» **How to complete this task**:
Find the line in the entries below that contains "HALSTEADVOCABULARY, 18: 322 -> 340". Repeat it exactly, and every line after it through the line that contains "Завтрак, Какао с молоком: 150 -> 80".

[Revision tracking records]
■ ■ ■ ■

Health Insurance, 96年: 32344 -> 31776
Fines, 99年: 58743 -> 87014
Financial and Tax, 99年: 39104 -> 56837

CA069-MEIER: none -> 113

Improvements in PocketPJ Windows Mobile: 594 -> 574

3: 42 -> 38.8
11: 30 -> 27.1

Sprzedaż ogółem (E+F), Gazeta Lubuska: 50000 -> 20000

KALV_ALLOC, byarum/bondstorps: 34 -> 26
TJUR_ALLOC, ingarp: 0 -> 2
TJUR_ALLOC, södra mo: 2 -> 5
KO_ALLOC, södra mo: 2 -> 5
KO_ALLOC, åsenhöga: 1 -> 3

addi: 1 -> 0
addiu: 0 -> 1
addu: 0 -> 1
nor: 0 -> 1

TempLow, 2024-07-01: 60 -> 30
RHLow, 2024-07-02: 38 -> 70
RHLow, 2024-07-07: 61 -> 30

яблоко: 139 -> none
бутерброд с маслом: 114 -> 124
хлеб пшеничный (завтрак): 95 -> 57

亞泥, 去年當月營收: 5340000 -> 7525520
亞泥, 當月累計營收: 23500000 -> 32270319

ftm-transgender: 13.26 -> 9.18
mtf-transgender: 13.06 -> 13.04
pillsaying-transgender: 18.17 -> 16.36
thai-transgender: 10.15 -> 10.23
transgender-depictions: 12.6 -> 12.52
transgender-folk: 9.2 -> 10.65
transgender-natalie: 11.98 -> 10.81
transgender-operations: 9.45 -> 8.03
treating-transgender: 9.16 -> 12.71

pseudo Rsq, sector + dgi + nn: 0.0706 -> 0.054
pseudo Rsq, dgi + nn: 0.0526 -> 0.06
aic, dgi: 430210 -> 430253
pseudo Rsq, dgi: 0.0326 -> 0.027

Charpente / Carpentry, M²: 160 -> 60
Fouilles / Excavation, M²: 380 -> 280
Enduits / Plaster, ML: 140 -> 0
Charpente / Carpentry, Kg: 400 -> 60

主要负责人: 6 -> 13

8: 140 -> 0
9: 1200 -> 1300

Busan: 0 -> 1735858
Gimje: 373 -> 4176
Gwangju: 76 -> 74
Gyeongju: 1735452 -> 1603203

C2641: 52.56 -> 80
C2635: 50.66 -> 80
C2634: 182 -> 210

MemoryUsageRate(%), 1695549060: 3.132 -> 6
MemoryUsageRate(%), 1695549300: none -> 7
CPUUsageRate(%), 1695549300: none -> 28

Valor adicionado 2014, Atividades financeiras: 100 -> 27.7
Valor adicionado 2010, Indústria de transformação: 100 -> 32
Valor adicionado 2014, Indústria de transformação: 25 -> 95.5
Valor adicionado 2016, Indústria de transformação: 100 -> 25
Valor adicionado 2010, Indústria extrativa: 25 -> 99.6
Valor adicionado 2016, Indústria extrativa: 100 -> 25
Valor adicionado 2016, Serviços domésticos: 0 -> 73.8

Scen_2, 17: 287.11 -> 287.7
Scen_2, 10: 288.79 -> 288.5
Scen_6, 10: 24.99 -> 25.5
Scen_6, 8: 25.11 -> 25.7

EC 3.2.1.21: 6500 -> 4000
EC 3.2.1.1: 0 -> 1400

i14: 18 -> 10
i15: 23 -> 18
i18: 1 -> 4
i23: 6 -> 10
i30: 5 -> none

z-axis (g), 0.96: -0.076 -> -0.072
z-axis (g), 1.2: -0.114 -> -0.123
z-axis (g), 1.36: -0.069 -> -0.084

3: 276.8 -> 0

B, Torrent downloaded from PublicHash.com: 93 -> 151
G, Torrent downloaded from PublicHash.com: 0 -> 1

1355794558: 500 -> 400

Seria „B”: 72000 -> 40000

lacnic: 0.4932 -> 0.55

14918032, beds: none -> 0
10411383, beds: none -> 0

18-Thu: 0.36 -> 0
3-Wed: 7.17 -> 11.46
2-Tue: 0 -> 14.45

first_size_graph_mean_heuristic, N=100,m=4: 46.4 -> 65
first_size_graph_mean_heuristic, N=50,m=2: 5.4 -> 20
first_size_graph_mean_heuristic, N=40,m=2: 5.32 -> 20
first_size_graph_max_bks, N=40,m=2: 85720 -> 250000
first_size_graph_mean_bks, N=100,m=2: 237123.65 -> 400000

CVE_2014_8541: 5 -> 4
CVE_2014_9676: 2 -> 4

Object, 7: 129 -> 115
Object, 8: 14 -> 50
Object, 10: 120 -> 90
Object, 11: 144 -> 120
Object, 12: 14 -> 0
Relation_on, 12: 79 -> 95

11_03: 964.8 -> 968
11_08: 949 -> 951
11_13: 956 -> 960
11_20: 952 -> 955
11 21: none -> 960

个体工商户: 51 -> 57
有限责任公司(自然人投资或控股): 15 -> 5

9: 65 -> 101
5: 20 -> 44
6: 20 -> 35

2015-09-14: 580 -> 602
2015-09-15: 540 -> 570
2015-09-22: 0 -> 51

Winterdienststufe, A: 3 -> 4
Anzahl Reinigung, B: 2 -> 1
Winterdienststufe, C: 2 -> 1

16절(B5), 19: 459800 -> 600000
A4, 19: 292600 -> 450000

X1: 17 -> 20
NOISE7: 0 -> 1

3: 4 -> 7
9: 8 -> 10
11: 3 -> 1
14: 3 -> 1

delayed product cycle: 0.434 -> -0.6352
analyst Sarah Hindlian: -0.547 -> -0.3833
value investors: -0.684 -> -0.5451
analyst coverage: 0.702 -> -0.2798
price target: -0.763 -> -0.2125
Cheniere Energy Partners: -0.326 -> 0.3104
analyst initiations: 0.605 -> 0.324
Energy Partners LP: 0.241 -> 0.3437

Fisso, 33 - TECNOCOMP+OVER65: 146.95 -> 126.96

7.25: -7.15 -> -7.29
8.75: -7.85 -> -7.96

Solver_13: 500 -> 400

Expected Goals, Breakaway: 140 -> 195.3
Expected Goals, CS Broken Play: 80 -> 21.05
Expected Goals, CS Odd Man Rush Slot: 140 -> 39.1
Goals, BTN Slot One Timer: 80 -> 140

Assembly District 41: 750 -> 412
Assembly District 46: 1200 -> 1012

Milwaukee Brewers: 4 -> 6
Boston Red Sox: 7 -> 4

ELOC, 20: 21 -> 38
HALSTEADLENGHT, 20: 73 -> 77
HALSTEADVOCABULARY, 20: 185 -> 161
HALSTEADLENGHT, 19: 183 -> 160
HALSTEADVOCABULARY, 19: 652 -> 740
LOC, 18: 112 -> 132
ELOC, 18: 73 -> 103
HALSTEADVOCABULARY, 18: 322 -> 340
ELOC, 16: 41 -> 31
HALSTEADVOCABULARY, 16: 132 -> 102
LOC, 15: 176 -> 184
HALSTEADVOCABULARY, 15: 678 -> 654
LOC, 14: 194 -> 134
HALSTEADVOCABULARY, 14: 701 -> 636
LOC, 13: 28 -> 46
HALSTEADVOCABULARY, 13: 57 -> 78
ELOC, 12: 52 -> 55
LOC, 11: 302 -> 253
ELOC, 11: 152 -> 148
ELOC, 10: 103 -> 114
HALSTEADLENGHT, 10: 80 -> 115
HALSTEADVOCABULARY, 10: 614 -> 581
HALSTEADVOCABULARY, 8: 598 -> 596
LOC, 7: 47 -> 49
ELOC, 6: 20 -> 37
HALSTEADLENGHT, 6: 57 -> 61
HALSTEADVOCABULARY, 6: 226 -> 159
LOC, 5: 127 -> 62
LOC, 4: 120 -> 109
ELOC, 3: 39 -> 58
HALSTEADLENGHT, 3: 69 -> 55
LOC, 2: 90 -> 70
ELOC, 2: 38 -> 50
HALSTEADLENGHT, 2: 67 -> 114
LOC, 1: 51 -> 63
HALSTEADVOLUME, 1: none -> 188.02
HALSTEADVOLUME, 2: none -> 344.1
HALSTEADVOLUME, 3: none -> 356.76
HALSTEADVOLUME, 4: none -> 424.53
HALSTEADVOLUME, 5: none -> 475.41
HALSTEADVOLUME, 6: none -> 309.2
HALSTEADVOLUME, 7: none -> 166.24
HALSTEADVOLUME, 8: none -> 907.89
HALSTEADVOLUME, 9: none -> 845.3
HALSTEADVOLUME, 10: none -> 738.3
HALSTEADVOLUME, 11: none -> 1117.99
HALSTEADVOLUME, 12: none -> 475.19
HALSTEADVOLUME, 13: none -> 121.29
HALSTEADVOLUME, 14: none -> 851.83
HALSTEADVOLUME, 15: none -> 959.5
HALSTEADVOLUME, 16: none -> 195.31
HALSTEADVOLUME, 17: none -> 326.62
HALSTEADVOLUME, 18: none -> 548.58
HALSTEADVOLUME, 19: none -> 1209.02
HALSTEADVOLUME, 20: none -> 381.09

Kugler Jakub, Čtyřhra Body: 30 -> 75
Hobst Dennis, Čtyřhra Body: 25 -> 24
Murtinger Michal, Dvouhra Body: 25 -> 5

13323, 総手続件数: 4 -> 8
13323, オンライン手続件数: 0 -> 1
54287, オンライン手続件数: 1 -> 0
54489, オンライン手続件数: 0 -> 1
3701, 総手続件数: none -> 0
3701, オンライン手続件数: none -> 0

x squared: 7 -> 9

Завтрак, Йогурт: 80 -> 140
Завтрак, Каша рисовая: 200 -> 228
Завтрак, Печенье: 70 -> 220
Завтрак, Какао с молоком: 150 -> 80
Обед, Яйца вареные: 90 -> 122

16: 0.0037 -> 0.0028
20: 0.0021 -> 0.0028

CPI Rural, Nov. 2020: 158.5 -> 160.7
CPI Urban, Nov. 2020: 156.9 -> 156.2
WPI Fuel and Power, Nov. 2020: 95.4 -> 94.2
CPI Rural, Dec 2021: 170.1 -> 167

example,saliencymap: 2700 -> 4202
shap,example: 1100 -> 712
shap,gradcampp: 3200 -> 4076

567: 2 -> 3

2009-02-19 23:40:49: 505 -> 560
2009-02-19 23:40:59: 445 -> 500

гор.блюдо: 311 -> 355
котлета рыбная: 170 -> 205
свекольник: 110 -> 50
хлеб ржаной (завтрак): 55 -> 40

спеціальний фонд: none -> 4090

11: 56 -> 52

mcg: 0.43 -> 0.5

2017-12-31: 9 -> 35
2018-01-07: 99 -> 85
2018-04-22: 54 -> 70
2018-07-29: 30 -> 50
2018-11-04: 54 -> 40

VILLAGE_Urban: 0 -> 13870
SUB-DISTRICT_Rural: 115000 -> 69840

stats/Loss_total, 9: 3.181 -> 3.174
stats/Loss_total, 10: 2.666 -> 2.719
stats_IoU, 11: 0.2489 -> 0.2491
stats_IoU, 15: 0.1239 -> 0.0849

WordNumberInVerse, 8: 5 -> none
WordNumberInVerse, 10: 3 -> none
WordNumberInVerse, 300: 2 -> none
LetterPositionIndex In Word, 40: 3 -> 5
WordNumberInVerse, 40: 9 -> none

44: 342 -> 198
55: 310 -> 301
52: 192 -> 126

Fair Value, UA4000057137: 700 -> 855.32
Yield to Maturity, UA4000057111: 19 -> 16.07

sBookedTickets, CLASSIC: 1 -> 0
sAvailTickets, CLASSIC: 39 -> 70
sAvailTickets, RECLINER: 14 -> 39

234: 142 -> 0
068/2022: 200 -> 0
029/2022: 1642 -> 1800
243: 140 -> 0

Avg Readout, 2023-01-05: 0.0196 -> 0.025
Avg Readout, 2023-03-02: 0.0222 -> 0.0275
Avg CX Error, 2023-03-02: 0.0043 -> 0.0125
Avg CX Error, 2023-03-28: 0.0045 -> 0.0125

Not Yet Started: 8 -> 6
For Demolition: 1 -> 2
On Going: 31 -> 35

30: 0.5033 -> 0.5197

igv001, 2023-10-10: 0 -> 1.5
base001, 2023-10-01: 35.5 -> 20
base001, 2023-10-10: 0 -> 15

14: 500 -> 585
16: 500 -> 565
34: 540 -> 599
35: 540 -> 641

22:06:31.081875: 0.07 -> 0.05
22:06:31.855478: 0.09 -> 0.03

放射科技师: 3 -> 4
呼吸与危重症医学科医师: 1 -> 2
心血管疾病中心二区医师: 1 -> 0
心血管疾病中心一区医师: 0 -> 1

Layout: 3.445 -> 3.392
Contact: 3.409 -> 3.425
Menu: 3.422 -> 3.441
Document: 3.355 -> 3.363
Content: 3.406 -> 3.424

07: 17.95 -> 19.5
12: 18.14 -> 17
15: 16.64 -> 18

■ ■ ■ ■

» **Solution for this task**:
HALSTEADVOCABULARY, 18: 322 -> 340
ELOC, 16: 41 -> 31
HALSTEADVOCABULARY, 16: 132 -> 102
LOC, 15: 176 -> 184
HALSTEADVOCABULARY, 15: 678 -> 654
LOC, 14: 194 -> 134
HALSTEADVOCABULARY, 14: 701 -> 636
LOC, 13: 28 -> 46
HALSTEADVOCABULARY, 13: 57 -> 78
ELOC, 12: 52 -> 55
LOC, 11: 302 -> 253
ELOC, 11: 152 -> 148
ELOC, 10: 103 -> 114
HALSTEADLENGHT, 10: 80 -> 115
HALSTEADVOCABULARY, 10: 614 -> 581
HALSTEADVOCABULARY, 8: 598 -> 596
LOC, 7: 47 -> 49
ELOC, 6: 20 -> 37
HALSTEADLENGHT, 6: 57 -> 61
HALSTEADVOCABULARY, 6: 226 -> 159
LOC, 5: 127 -> 62
LOC, 4: 120 -> 109
ELOC, 3: 39 -> 58
HALSTEADLENGHT, 3: 69 -> 55
LOC, 2: 90 -> 70
ELOC, 2: 38 -> 50
HALSTEADLENGHT, 2: 67 -> 114
LOC, 1: 51 -> 63
HALSTEADVOLUME, 1: none -> 188.02
HALSTEADVOLUME, 2: none -> 344.1
HALSTEADVOLUME, 3: none -> 356.76
HALSTEADVOLUME, 4: none -> 424.53
HALSTEADVOLUME, 5: none -> 475.41
HALSTEADVOLUME, 6: none -> 309.2
HALSTEADVOLUME, 7: none -> 166.24
HALSTEADVOLUME, 8: none -> 907.89
HALSTEADVOLUME, 9: none -> 845.3
HALSTEADVOLUME, 10: none -> 738.3
HALSTEADVOLUME, 11: none -> 1117.99
HALSTEADVOLUME, 12: none -> 475.19
HALSTEADVOLUME, 13: none -> 121.29
HALSTEADVOLUME, 14: none -> 851.83
HALSTEADVOLUME, 15: none -> 959.5
HALSTEADVOLUME, 16: none -> 195.31
HALSTEADVOLUME, 17: none -> 326.62
HALSTEADVOLUME, 18: none -> 548.58
HALSTEADVOLUME, 19: none -> 1209.02
HALSTEADVOLUME, 20: none -> 381.09

Kugler Jakub, Čtyřhra Body: 30 -> 75
Hobst Dennis, Čtyřhra Body: 25 -> 24
Murtinger Michal, Dvouhra Body: 25 -> 5

13323, 総手続件数: 4 -> 8
13323, オンライン手続件数: 0 -> 1
54287, オンライン手続件数: 1 -> 0
54489, オンライン手続件数: 0 -> 1
3701, 総手続件数: none -> 0
3701, オンライン手続件数: none -> 0

x squared: 7 -> 9

Завтрак, Йогурт: 80 -> 140
Завтрак, Каша рисовая: 200 -> 228
Завтрак, Печенье: 70 -> 220
Завтрак, Какао с молоком: 150 -> 80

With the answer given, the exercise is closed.